## Task directions:
Which lines run from the line with "Статьи 437 (2)" through the line with "Dónde invertir" in the entries below? Print them exactly, both ends included, and nothing more.

Transcribed page contents

====

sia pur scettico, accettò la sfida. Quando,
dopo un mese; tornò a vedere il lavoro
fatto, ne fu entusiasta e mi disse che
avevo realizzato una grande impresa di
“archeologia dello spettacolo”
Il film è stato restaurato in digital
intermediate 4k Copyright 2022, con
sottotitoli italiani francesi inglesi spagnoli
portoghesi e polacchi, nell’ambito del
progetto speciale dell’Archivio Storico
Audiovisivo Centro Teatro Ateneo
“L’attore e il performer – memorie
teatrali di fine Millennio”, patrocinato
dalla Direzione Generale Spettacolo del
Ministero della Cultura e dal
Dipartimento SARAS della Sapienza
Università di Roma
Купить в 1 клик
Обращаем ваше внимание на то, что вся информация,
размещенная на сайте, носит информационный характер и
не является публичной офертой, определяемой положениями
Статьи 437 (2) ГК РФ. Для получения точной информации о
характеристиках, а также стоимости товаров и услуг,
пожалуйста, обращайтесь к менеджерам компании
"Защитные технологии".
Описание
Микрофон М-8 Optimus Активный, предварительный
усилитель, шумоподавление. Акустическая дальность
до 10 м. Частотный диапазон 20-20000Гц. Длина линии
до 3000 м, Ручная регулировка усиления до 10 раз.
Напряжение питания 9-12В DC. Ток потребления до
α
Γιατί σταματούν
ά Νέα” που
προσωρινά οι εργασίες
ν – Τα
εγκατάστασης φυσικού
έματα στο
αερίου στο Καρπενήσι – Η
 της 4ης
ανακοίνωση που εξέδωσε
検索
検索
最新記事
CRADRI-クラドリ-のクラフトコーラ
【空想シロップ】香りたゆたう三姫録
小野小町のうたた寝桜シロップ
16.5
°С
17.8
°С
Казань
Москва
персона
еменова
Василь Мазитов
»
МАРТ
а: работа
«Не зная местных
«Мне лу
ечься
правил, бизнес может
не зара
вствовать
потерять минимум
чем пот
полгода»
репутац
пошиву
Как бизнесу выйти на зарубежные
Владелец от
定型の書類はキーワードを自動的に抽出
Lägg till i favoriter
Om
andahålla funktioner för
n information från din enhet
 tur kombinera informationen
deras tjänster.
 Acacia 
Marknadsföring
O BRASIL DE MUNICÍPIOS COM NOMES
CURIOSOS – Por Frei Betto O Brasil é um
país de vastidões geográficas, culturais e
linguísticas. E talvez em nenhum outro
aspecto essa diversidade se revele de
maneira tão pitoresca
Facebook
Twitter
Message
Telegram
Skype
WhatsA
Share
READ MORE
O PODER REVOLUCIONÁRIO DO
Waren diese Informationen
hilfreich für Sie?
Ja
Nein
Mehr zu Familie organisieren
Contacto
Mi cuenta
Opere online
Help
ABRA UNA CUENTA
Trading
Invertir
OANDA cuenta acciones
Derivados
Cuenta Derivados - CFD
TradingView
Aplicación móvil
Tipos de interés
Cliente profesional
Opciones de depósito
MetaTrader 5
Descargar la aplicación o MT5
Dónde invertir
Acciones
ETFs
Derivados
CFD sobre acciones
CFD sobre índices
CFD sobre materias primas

====

## Answer to this exercise:
Статьи 437 (2) ГК РФ. Для получения точной информации о
характеристиках, а также стоимости товаров и услуг,
пожалуйста, обращайтесь к менеджерам компании
"Защитные технологии".
Описание
Микрофон М-8 Optimus Активный, предварительный
усилитель, шумоподавление. Акустическая дальность
до 10 м. Частотный диапазон 20-20000Гц. Длина линии
до 3000 м, Ручная регулировка усиления до 10 раз.
Напряжение питания 9-12В DC. Ток потребления до
α
Γιατί σταματούν
ά Νέα” που
προσωρινά οι εργασίες
ν – Τα
εγκατάστασης φυσικού
έματα στο
αερίου στο Καρπενήσι – Η
 της 4ης
ανακοίνωση που εξέδωσε
検索
検索
最新記事
CRADRI-クラドリ-のクラフトコーラ
【空想シロップ】香りたゆたう三姫録
小野小町のうたた寝桜シロップ
16.5
°С
17.8
°С
Казань
Москва
персона
еменова
Василь Мазитов
»
МАРТ
а: работа
«Не зная местных
«Мне лу
ечься
правил, бизнес может
не зара
вствовать
потерять минимум
чем пот
полгода»
репутац
пошиву
Как бизнесу выйти на зарубежные
Владелец от
定型の書類はキーワードを自動的に抽出
Lägg till i favoriter
Om
andahålla funktioner för
n information från din enhet
 tur kombinera informationen
deras tjänster.
 Acacia 
Marknadsföring
O BRASIL DE MUNICÍPIOS COM NOMES
CURIOSOS – Por Frei Betto O Brasil é um
país de vastidões geográficas, culturais e
linguísticas. E talvez em nenhum outro
aspecto essa diversidade se revele de
maneira tão pitoresca
Facebook
Twitter
Message
Telegram
Skype
WhatsA
Share
READ MORE
O PODER REVOLUCIONÁRIO DO
Waren diese Informationen
hilfreich für Sie?
Ja
Nein
Mehr zu Familie organisieren
Contacto
Mi cuenta
Opere online
Help
ABRA UNA CUENTA
Trading
Invertir
OANDA cuenta acciones
Derivados
Cuenta Derivados - CFD
TradingView
Aplicación móvil
Tipos de interés
Cliente profesional
Opciones de depósito
MetaTrader 5
Descargar la aplicación o MT5
Dónde invertir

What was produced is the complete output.